[Page-level text extractions]
● ● ●

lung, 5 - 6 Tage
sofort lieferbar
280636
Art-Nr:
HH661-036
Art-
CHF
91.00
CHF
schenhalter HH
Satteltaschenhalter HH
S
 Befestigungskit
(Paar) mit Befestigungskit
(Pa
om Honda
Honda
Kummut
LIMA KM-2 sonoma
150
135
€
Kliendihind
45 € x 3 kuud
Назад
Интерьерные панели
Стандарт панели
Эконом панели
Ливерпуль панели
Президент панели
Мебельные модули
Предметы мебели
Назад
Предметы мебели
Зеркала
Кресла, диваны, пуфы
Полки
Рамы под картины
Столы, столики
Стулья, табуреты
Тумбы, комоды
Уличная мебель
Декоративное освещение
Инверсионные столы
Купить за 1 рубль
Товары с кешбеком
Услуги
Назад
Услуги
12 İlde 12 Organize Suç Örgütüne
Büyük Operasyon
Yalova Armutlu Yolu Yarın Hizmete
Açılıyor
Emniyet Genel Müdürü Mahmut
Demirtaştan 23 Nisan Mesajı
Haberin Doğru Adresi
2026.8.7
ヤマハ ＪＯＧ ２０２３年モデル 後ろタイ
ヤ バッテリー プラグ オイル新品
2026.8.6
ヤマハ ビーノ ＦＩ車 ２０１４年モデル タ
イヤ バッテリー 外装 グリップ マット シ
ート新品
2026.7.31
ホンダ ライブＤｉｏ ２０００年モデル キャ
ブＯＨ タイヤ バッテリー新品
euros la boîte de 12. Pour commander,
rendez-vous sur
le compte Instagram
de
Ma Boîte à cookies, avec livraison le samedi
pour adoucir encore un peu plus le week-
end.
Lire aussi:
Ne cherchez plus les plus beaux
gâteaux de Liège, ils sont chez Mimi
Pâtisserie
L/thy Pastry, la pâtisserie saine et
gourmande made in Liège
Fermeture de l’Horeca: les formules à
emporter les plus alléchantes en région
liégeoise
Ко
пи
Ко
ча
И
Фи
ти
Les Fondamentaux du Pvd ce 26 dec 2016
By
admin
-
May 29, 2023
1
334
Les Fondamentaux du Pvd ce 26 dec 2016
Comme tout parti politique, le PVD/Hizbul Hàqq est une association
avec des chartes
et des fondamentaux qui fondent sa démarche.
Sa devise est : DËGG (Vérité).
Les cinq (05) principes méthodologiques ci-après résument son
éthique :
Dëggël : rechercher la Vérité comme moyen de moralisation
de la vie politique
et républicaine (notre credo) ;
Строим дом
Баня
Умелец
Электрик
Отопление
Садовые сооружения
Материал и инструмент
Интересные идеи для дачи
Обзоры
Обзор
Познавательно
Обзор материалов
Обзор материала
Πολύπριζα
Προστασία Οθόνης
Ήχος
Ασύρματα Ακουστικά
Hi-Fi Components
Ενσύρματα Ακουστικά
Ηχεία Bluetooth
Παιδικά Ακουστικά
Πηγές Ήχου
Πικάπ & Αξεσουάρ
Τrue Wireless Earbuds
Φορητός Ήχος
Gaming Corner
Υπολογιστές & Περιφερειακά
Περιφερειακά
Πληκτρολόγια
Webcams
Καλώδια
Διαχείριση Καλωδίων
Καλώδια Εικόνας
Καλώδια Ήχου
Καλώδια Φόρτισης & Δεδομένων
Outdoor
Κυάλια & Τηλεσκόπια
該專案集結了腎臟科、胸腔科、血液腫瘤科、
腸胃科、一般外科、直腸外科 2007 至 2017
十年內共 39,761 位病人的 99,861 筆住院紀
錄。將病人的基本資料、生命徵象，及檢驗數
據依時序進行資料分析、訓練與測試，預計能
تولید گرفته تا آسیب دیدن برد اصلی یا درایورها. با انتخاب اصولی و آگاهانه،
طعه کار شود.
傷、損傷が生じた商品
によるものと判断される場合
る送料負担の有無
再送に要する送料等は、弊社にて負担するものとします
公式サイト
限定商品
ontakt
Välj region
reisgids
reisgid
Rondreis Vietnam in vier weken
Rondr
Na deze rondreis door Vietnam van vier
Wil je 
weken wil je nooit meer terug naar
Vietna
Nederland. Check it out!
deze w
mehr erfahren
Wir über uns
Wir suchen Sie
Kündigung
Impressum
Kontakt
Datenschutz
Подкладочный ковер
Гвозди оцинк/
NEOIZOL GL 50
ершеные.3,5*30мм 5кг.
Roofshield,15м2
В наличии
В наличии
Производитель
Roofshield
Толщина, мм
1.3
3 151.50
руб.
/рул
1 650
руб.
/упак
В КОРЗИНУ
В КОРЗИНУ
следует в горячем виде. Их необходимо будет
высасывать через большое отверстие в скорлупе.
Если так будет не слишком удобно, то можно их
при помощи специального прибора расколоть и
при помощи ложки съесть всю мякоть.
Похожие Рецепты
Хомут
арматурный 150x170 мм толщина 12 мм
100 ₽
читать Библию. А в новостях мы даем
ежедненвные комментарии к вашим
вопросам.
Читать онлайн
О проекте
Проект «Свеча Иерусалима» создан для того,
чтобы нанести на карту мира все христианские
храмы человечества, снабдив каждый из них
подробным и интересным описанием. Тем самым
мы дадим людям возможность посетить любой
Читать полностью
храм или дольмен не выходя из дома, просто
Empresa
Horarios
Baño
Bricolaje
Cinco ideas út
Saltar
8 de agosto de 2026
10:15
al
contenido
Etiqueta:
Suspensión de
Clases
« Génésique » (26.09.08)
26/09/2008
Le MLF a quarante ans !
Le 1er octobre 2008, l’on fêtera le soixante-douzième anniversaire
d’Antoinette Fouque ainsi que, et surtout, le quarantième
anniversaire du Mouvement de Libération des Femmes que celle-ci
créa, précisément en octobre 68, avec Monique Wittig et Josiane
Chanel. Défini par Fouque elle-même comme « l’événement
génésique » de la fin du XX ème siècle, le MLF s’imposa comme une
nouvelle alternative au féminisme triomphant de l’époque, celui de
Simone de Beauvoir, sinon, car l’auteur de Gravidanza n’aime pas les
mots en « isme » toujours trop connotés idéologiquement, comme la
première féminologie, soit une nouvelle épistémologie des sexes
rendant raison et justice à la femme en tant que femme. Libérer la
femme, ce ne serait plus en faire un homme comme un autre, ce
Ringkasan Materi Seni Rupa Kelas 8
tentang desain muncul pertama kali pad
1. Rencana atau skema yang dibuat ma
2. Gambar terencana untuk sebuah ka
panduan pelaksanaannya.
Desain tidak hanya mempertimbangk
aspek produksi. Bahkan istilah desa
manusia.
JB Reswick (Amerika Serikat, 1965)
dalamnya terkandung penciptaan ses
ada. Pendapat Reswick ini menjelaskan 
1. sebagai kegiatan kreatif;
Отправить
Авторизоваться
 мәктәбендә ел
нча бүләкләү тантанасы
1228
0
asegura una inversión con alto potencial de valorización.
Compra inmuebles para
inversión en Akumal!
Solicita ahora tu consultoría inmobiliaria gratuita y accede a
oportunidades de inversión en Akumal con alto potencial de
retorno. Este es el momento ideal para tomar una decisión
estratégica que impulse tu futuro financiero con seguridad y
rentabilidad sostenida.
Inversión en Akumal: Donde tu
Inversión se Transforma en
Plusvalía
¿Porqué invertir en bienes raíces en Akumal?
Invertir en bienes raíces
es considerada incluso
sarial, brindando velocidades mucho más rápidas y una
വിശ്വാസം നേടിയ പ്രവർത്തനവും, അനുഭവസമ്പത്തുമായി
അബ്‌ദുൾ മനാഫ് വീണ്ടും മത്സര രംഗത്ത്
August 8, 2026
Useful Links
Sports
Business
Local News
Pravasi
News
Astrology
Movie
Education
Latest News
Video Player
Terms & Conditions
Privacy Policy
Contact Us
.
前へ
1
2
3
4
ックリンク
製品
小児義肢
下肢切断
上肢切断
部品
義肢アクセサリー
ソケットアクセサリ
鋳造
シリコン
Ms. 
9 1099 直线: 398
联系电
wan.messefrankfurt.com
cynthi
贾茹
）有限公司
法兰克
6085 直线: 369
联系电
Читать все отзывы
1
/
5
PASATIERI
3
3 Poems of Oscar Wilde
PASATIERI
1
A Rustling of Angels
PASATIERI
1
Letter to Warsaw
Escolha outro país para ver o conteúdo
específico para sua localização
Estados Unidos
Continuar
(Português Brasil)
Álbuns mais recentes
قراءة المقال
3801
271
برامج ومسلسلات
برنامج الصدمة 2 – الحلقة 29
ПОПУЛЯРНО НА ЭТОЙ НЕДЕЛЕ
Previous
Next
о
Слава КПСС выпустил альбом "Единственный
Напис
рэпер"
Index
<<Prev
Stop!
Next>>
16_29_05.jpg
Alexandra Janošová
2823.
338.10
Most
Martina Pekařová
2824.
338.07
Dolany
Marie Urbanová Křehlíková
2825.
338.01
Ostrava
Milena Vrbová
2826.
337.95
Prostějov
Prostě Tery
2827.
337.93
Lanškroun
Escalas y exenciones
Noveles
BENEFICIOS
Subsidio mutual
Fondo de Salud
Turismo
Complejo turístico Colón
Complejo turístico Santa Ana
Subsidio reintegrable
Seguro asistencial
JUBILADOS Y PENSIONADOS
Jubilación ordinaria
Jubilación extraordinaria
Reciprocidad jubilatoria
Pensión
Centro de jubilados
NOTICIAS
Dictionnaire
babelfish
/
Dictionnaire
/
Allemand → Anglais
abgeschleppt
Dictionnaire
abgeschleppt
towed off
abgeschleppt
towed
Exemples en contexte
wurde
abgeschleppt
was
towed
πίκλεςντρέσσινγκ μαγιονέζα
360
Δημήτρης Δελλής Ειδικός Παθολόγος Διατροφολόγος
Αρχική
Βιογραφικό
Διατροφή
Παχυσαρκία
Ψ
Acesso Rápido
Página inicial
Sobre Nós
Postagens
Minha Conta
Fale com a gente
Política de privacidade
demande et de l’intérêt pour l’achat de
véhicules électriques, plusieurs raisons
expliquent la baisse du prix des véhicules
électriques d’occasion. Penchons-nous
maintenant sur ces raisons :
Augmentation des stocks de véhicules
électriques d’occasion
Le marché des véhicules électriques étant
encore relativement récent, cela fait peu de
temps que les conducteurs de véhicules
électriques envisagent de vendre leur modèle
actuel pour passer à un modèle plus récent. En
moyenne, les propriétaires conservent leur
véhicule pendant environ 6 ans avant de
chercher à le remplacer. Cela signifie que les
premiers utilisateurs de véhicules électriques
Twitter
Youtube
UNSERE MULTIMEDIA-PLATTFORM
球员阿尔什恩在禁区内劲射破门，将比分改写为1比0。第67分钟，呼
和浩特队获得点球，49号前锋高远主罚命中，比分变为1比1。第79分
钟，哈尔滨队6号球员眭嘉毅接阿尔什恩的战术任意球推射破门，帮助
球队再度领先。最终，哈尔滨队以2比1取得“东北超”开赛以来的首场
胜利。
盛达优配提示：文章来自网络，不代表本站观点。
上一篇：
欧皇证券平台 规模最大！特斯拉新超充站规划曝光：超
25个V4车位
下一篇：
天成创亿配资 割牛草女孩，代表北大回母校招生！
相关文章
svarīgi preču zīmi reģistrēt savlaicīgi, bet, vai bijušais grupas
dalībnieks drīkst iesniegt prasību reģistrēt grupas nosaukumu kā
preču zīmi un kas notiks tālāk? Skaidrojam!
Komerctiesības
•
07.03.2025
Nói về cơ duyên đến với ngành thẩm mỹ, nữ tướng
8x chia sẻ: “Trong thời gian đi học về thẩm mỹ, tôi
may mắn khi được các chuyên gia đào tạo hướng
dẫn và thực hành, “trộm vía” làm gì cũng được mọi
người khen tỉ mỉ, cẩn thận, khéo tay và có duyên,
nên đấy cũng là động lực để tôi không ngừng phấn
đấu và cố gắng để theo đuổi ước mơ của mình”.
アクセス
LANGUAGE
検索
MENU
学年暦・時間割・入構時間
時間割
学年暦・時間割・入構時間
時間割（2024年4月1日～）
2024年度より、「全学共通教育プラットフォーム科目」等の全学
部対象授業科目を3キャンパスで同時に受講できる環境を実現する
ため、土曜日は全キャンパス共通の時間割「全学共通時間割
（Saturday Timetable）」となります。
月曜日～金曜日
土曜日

● ● ●

◆ Problem requirements:
Retype only the stretch of lines above starting at the one with "Álbuns mais recentes" and stopping at the one with "demande et de l’intérêt pour l’achat de", exactly as written, with both kept.

◆ Result for this task:
Álbuns mais recentes
قراءة المقال
3801
271
برامج ومسلسلات
برنامج الصدمة 2 – الحلقة 29
ПОПУЛЯРНО НА ЭТОЙ НЕДЕЛЕ
Previous
Next
о
Слава КПСС выпустил альбом "Единственный
Напис
рэпер"
Index
<<Prev
Stop!
Next>>
16_29_05.jpg
Alexandra Janošová
2823.
338.10
Most
Martina Pekařová
2824.
338.07
Dolany
Marie Urbanová Křehlíková
2825.
338.01
Ostrava
Milena Vrbová
2826.
337.95
Prostějov
Prostě Tery
2827.
337.93
Lanškroun
Escalas y exenciones
Noveles
BENEFICIOS
Subsidio mutual
Fondo de Salud
Turismo
Complejo turístico Colón
Complejo turístico Santa Ana
Subsidio reintegrable
Seguro asistencial
JUBILADOS Y PENSIONADOS
Jubilación ordinaria
Jubilación extraordinaria
Reciprocidad jubilatoria
Pensión
Centro de jubilados
NOTICIAS
Dictionnaire
babelfish
/
Dictionnaire
/
Allemand → Anglais
abgeschleppt
Dictionnaire
abgeschleppt
towed off
abgeschleppt
towed
Exemples en contexte
wurde
abgeschleppt
was
towed
πίκλεςντρέσσινγκ μαγιονέζα
360
Δημήτρης Δελλής Ειδικός Παθολόγος Διατροφολόγος
Αρχική
Βιογραφικό
Διατροφή
Παχυσαρκία
Ψ
Acesso Rápido
Página inicial
Sobre Nós
Postagens
Minha Conta
Fale com a gente
Política de privacidade
demande et de l’intérêt pour l’achat de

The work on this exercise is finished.